The field of AI-generated video evaluation and generation is rapidly advancing, with a focus on developing more robust and interpretable evaluation frameworks. Recent work has prioritized the creation of datasets and models that can provide multi-aspect feedback and align with human preferences. This shift has enabled the development of more accurate and human-like video generation, with applications in areas such as video captioning and text-to-video synthesis. Notably, the integration of vision-language models and novel loss functions has improved the performance of video evaluation models. Furthermore, the creation of large-scale datasets that support the modeling of coherent multi-clip video sequences has facilitated the generation of story-driven content with smooth visual transitions. Noteworthy papers include:
- AIGVE-MACS, which introduced a unified model for AI-generated video evaluation that provides numerical scores and multi-aspect language comment feedback, achieving state-of-the-art performance in scoring correlation and comment quality.

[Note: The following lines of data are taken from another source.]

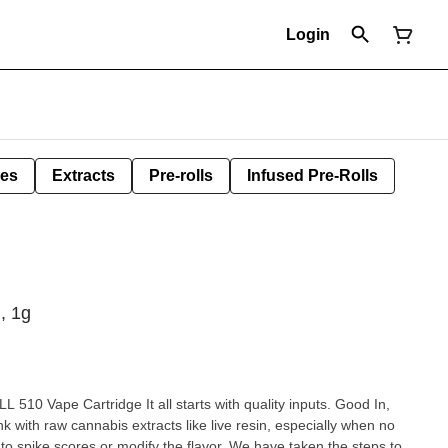
Login
les
Extracts
Pre-rolls
Infused Pre-Rolls
, 1g
10 Vape Cartridge It all starts with quality inputs. Good In,
k with raw cannabis extracts like live resin, especially when no
d to spike scores or modify the flavor. We have taken the steps to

- AVC-DPO, which proposed a post-training framework to enhance captioning capabilities in video multimodal large language models through preference alignment, achieving exceptional performance in the LOVE@CVPR'25 Workshop Track 1A: Video Detailed Captioning Challenge.

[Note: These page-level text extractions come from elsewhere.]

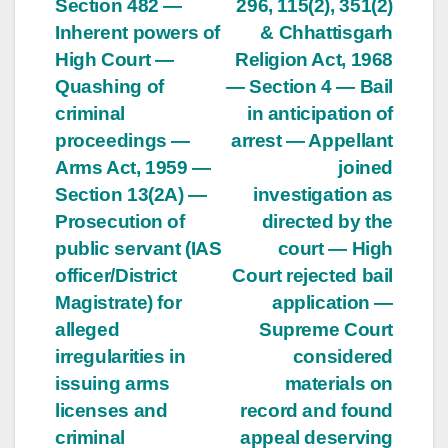
Section 482 —
296, 115(2), 351(2)
Inherent powers of
& Chhattisgarh
High Court —
Religion Act, 1968
Quashing of
— Section 4 — Bail
criminal
in anticipation of
proceedings —
arrest — Appellant
Arms Act, 1959 —
joined
Section 13(2A) —
investigation as
Prosecution of
directed by the
public servant (IAS
court — High
officer/District
Court rejected bail
Magistrate) for
application —
alleged
Supreme Court
irregularities in
considered
issuing arms
materials on
licenses and
record and found
criminal
appeal deserving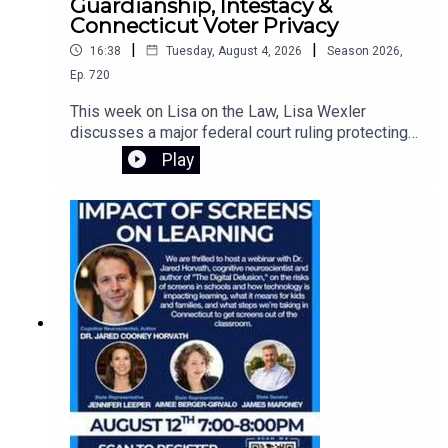
Guardianship, Intestacy &
Connecticut Voter Privacy
|
|
16:38
Tuesday, August 4, 2026
Season
2026
,
Ep.
720
This week on Lisa on the Law, Lisa Wexler
discusses a major federal court ruling protecting
Connecticut's voter registration data, explains the
Play
responsibilities of guardians of adults with
intellectual disabilities, and answers a listener's
question about what happens when someone
dies without a will. Learn about probate, intestacy,
estate administration, and practical legal guidance
for everyday situations.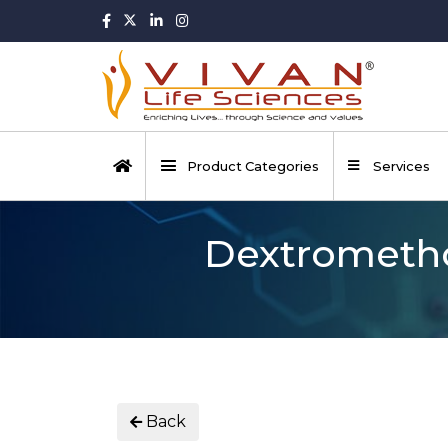
Product Categories
Services
Dextrometh
Back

- CI-VID, which introduced a dataset that enables models to produce coherent, multi-scene video sequences, and demonstrated significant improvements in accuracy and content consistency when generating video sequences.
- SynTVA, which introduced a new dataset and benchmark to evaluate the utility of synthetic videos for building retrieval models, and showed that synthetic videos can be a valuable asset for dataset augmentation and improving text-to-video retrieval outcomes.